--- TEXT EXCERPT Enclosed Below ---

# Plumbing inside a kitchen



## Ron (Jun 12, 2008)

Things I did not know, which I know know and not that I failed an inspection over it.

You can't use wood for supporting drains exposed, and pipes can not be on floor for health reasons, they have to be able the clean under the pipes them selfs. 

Yea I don't know everything.


----------



## majakdragon (Jun 12, 2008)

Yeah, commercial is a whole new ballpark especially in Food service places. One thing I learned years ago was that even a small plumbing job in a Beauty Shop requires a license. I did a sidejob for a friend and was required to show my license after a Health Inspector noticed a new piece of pipe installed.


----------



## user4 (Jun 12, 2008)

Another thing to keep in mind, in most states health code supersedes plumbing code, an installation might be fine plumbing code wise, but be wrong because it does not meet health code.


----------



## GrumpyPlumber (Jun 12, 2008)

--- End of Enclosed TEXT EXCERPT ---

THE PROBLEM:
Write the next part of the kitchen plumbing thread above, starting with the body of the post under the last header.

--- GIVEN INFORMATION Enclosed Below ---

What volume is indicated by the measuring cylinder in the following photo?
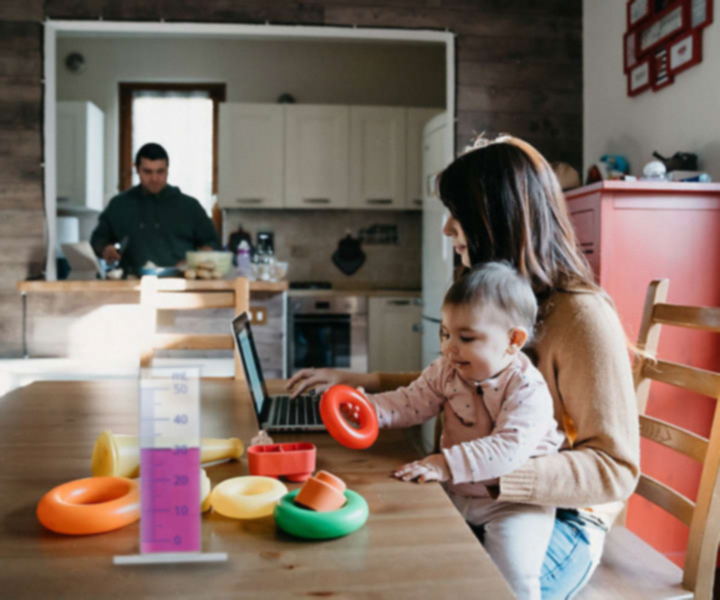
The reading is 30 mL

--- End of Enclosed GIVEN INFORMATION ---

ANSWER SPACE:
*Very often overlooked here by both plumbers and inspectors.*
*PVC stacks need to be min 3" away from exterior walls, pneumatic nail guns ain't good for 'em.*

*There'll be alotta stuiff here thats only applicable to local codes.*


----------



## Herk (Jun 12, 2008)

It's too bad commercial sink makers don't put welded tabs on the bottom of the sinks to support the pipe from. Many of the chemicals eat away at the SJ connections and the drains start falling off. Tough on plumber's putty, too.


----------



## OleTom (Jun 17, 2008)

An when you think you have taking care of everything they get you on not haveing your escussions sealed with silicone


----------



## Bill (Jun 17, 2008)

Ron, don't feel bad. When I am called to do a commercial job I make sure I have plenty of asprin with me!

Especially when the plans call for:
Standard hot water
Scalding hot water
Scalding hot water returns (Loop)
Standard cold water
filtered cold water

ouch, head hurts again, need asprin!


----------



## masterk (Jun 20, 2008)

Here any exposed pipe has to be far enough off the wall so that you can get your hand and a rag behind it to clean.


----------



## user4 (Jun 12, 2008)

USP45 said:


> Ron, don't feel bad. When I am called to do a commercial job I make sure I have plenty of asprin with me!
> 
> Especially when the plans call for:
> Standard hot water
> ...


Where the heck is the tempered hot for the handsinks at every server station?


----------



## masterk (Jun 20, 2008)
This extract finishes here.